Jak informują wędkarze z Grodzkiego Koła Wędkarskiego z Jeleniej Góry mężczyzna łowiący ryby spod lodu utonął w minioną środę na jeziorze Witka pod Zgorzelcem. Mimo akcji ratowniczej, nie udało się go uratować. Do załamania się lodu pod wędkarzem doszło też na żwirowni w Wojanowie. W tym przypadku na szczęście nikomu nic się nie stało.
Wśród chętnych do „poślizgowych szaleństw” znajdują się również dzieci i młodzież, którzy często ryzykują wchodząc na tzw. „hycel”, żwirownię w Wojanowie czy „balaton” w Staniszowie . Strażacy apelują więc do dorosłych o rozsądek oraz odpowiednią opiekę nad nieletnimi. Wyjście na lód może bowiem zakończyć się tragicznie.
– Kiedy ktoś znajduje się na lodzie, który zaczyna pękać, należy położyć się, by ciężar ciała rozłożył się na możliwie największą powierzchnię, twarzą do tafli, z rozstawionymi szeroko ramionami i nogami. W takiej pozycji należy próbować czołgać się do brzegu – mówi Andrzej Ciosk, rzecznik prasowy Komendy Miejskiej Państwowej Straży Pożarnej w Jeleniej Górze. – Osoby, które są świadkami załamania się lodu pod człowiekiem, pod żadnym pozorem nie powinny wchodzić na lód, by ratować tonącego.

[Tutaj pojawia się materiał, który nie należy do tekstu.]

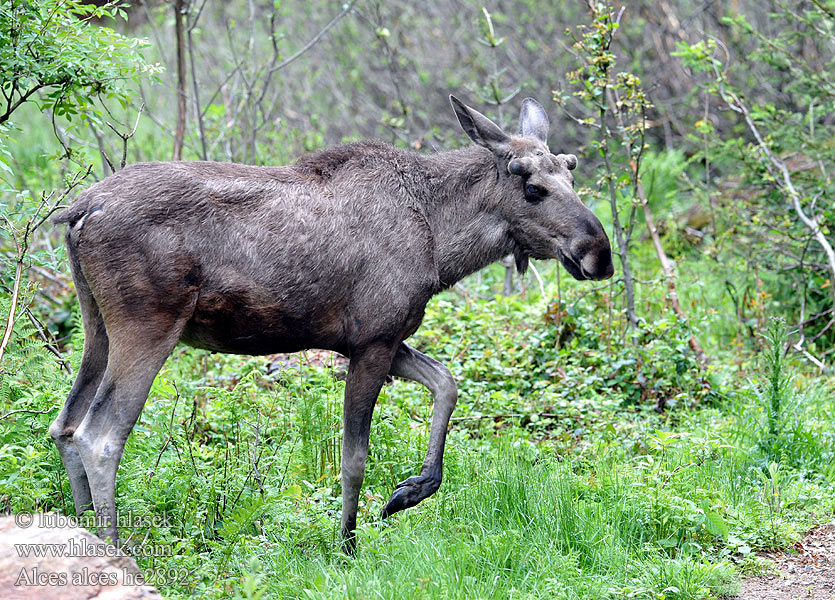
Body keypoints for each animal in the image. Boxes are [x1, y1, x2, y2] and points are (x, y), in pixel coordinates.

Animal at [50, 95, 612, 552]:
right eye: (532, 187)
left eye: (572, 170)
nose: (599, 254)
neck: (442, 242)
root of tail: (79, 210)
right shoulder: (374, 341)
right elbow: (354, 458)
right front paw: (347, 544)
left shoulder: (376, 338)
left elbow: (447, 384)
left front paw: (411, 490)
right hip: (147, 325)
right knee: (100, 436)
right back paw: (116, 550)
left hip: (97, 325)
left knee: (65, 424)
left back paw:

Jak ostrzegają ratownicy medyczni wypadki tonięcia pod lodem oraz czynności związane z akcją ratunkową są szczególnie niebezpieczne. Osoba, która znalazła się w wodzie na skutek załamania się lodu ze względu grubą i ciężką odzież ma znaczny problem z wydostaniem się z wody samodzielnie. Załamany lód ogranicza też pole manewru, co utrudnia możliwość dopłynięcia do brzegu.
W pierwszej kolejności należy wezwać straż pożarną, która posiada drabiny czy lodowe sanie oraz pogotowie ratunkowe czy policję. Możemy uratować osobę tonącą, jeśli podamy jej przedmiot, którego będzie się mogła utrzymać. Jeśli to możliwe, to najlepiej - także dla bezpieczeństwa ratownika - ułożyć na tafli lodu drabinę. Ratownik, pełznąc po jej szczeblach, może podjąć próbę dotarcia do poszkodowanego.
Pierwsza pomoc polega przede wszystkim na szybkim wezwaniu pogotowia i ciepłym okryciu poszkodowanego oraz podaniu (przytomnemu) ciepłego napoju. W sytuacji zatrzymania czynności życiowych przystępuje się do resuscytacji krążeniowo-oddechowe.